Ist die Corona-Krise auch eine Chance?
Schiess: Ich habe die Hoffnung, dass die Menschen nach der Krise bewusster lokale Läden oder Unternehmen berücksichtigen. Und vielleicht merkt man auch, dass man nicht immer irgendwohin verreisen muss, sondern auch in Winterthur bleiben – und beispielsweise ins Technorama gehen kann.
Künnemann: Aus dem Blickwinkel eines Science-Centers erhoffe ich mir, dass den Menschen durch Corona die Bedeutung der Wissenschaft bewusster geworden ist. Dass 15 Monate nach Ausbruch dieser Krankheit bereits mehrere Impfstoffe entwickelt und Millionen von Menschen geimpft worden sind, ist eine wissenschaftliche Meisterleistung. Nachdem die Wissenschaft in den letzten Jahren durch Behauptungen sogenannter «alternativer Fakten» etwas in Misskredit gebracht wurde, hoffe ich, dass nun das Vertrauen in Forschung und Technik wieder steigt.

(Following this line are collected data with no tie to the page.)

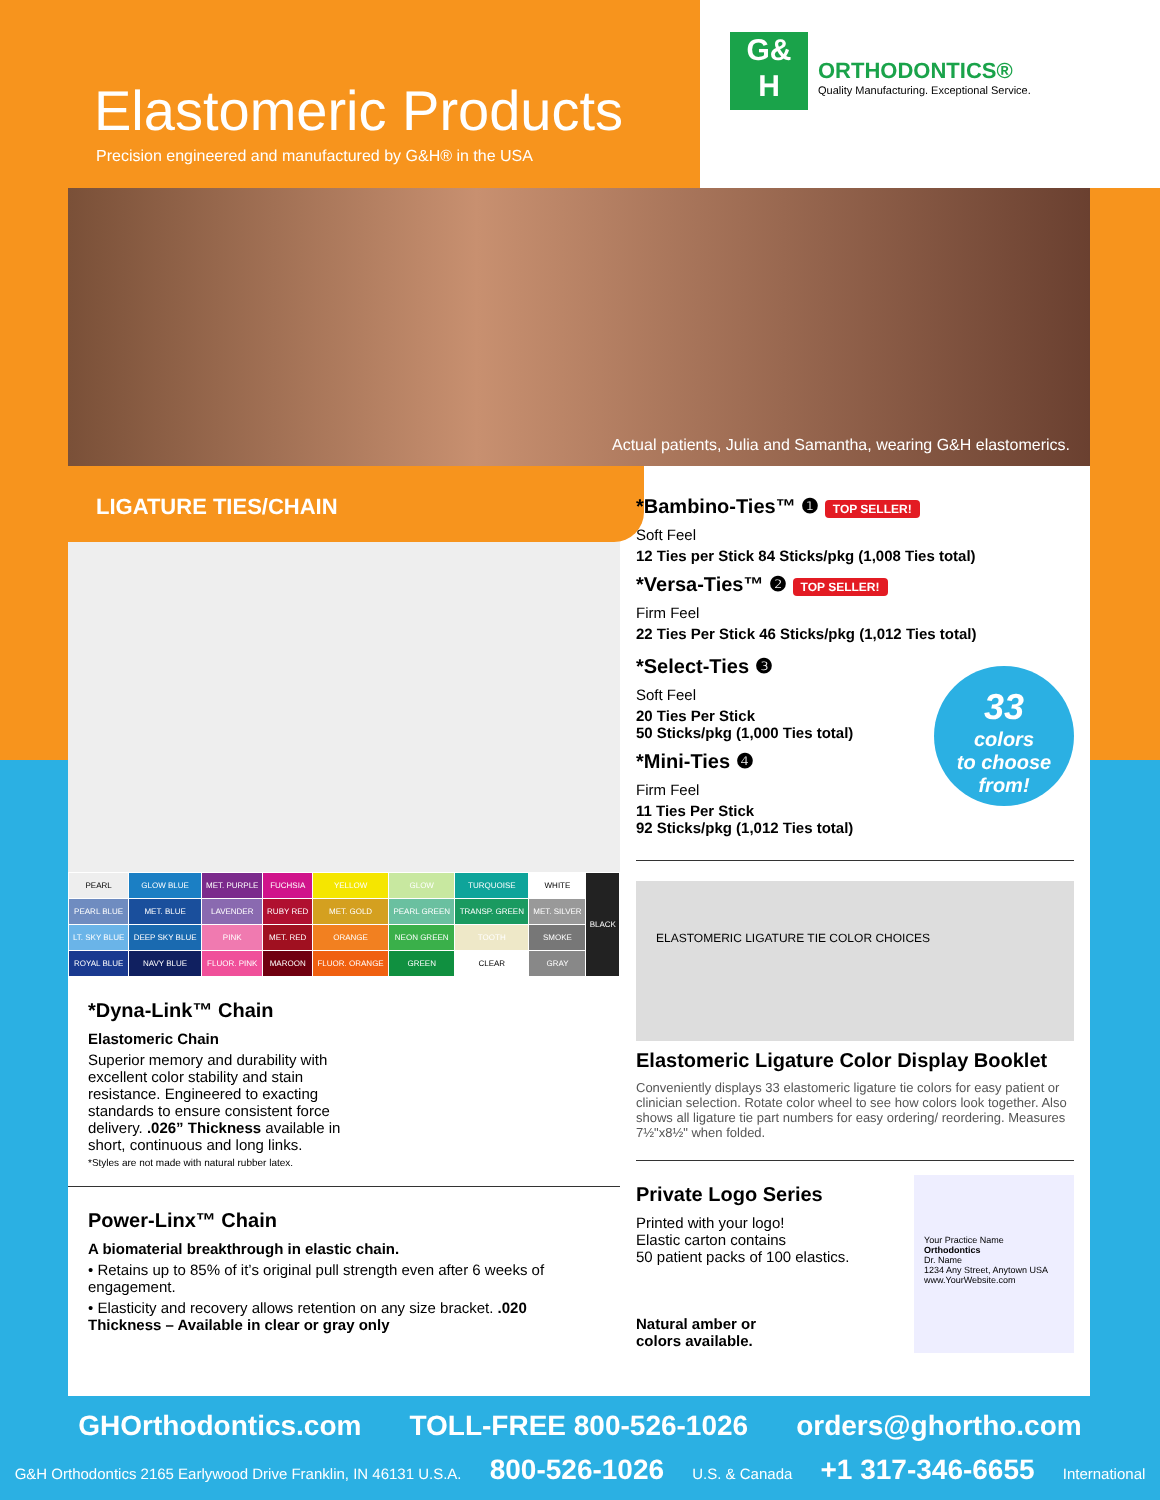Elastomeric Products
Precision engineered and manufactured by G&H® in the USA
G&
H
ORTHODONTICS®
Quality Manufacturing. Exceptional Service.
Actual patients, Julia and Samantha, wearing G&H elastomerics.
LIGATURE TIES/CHAIN
| PEARL | GLOW BLUE | MET. PURPLE | FUCHSIA | YELLOW | GLOW | TURQUOISE | WHITE | BLACK |
| PEARL BLUE | MET. BLUE | LAVENDER | RUBY RED | MET. GOLD | PEARL GREEN | TRANSP. GREEN | MET. SILVER | |
| LT. SKY BLUE | DEEP SKY BLUE | PINK | MET. RED | ORANGE | NEON GREEN | TOOTH | SMOKE | |
| ROYAL BLUE | NAVY BLUE | FLUOR. PINK | MAROON | FLUOR. ORANGE | GREEN | CLEAR | GRAY | |
*Dyna-Link™ Chain
Elastomeric Chain
Superior memory and durability with excellent color stability and stain resistance. Engineered to exacting standards to ensure consistent force delivery. .026” Thickness available in short, continuous and long links.
*Styles are not made with natural rubber latex.
Power-Linx™ Chain
A biomaterial breakthrough in elastic chain.
• Retains up to 85% of it’s original pull strength even after 6 weeks of engagement.
• Elasticity and recovery allows retention on any size bracket. .020 Thickness – Available in clear or gray only
*Bambino-Ties™ ❶ TOP SELLER!
Soft Feel
12 Ties per Stick 84 Sticks/pkg (1,008 Ties total)
*Versa-Ties™ ❷ TOP SELLER!
Firm Feel
22 Ties Per Stick 46 Sticks/pkg (1,012 Ties total)
*Select-Ties ❸
Soft Feel
20 Ties Per Stick
50 Sticks/pkg (1,000 Ties total)
*Mini-Ties ❹
Firm Feel
11 Ties Per Stick
92 Sticks/pkg (1,012 Ties total)
33
colors
to choose
from!
ELASTOMERIC LIGATURE TIE COLOR CHOICES
Elastomeric Ligature Color Display Booklet
Conveniently displays 33 elastomeric ligature tie colors for easy patient or clinician selection. Rotate color wheel to see how colors look together. Also shows all ligature tie part numbers for easy ordering/ reordering. Measures 7½"x8½" when folded.
Private Logo Series
Printed with your logo!
Elastic carton contains
50 patient packs of 100 elastics.
Natural amber or
colors available.
Your Practice Name
Orthodontics
Dr. Name
1234 Any Street, Anytown USA
www.YourWebsite.com
GHOrthodontics.com TOLL-FREE 800-526-1026 orders@ghortho.com
G&H Orthodontics 2165 Earlywood Drive Franklin, IN 46131 U.S.A. 800-526-1026 U.S. & Canada +1 317-346-6655 International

«Ich hoffe, dass die Menschen nun bewusster lokal einkaufen.» – Désirée Schiess

Zum Schluss noch: Ihr Ausflugstipp in Stadt oder Region, um zwischendurch, gerade in der Corona-Krise, mal abschalten zu können?
Künnemann: Da spricht vielleicht der Biologe in mir: Während der Zeit des Lockdowns ging ich sehr gerne in den Wald, davon gibt’s ja genug in Winterthur. Da war es einfach ruhig, man hörte nichts als die Natur. Das war schon eine spezielle Erfahrung.

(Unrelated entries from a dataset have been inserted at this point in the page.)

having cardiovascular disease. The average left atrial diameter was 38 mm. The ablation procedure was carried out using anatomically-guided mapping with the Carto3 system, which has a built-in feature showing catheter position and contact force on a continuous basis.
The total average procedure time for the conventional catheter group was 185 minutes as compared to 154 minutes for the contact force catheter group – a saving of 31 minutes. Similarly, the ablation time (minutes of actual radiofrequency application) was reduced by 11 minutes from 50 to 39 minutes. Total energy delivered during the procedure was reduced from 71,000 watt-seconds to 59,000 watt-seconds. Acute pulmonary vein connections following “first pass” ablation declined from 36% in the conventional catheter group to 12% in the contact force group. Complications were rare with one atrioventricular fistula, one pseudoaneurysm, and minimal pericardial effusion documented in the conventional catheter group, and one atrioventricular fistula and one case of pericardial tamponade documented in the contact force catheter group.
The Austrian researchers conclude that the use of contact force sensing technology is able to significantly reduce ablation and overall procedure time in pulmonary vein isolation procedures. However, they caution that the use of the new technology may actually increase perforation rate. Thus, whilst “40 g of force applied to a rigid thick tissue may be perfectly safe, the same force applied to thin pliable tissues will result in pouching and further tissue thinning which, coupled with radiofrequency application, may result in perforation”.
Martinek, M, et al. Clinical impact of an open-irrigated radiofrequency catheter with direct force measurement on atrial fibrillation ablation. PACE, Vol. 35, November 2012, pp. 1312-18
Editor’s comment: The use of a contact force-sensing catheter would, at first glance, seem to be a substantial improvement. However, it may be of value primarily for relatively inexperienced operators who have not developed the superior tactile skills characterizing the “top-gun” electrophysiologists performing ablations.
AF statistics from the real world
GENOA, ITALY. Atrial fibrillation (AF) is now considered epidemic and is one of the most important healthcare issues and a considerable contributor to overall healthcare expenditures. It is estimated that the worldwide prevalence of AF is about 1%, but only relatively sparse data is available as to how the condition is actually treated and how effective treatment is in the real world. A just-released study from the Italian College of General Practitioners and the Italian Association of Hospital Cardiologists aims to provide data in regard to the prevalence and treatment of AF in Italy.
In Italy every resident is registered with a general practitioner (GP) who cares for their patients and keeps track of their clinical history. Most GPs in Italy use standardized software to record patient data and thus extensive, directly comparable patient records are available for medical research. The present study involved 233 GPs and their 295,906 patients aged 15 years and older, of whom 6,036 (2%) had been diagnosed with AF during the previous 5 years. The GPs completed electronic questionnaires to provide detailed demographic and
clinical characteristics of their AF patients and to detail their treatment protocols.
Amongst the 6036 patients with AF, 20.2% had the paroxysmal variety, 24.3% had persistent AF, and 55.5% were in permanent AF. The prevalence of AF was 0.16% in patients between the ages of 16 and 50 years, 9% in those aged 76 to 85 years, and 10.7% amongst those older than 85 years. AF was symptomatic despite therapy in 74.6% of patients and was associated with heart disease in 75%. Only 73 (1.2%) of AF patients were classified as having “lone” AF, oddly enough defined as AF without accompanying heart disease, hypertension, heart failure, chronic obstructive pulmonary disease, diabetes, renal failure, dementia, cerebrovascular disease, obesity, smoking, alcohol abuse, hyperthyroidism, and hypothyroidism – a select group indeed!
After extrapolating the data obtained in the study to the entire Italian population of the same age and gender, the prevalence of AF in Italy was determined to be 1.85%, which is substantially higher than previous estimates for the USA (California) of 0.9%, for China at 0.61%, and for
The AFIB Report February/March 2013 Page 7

Schiess: Es bleibt einem im Moment ja gar keine andere Möglichkeit, als in die Natur zu gehen. Die Jogging-Schuhe anzuziehen und im Lindberg eine Runde zu drehen, das hat mir auch während des Lockdowns sehr geholfen. Und was ich auch immer empfehlen kann: einen Spaziergang durch die Winterthurer Altstadt.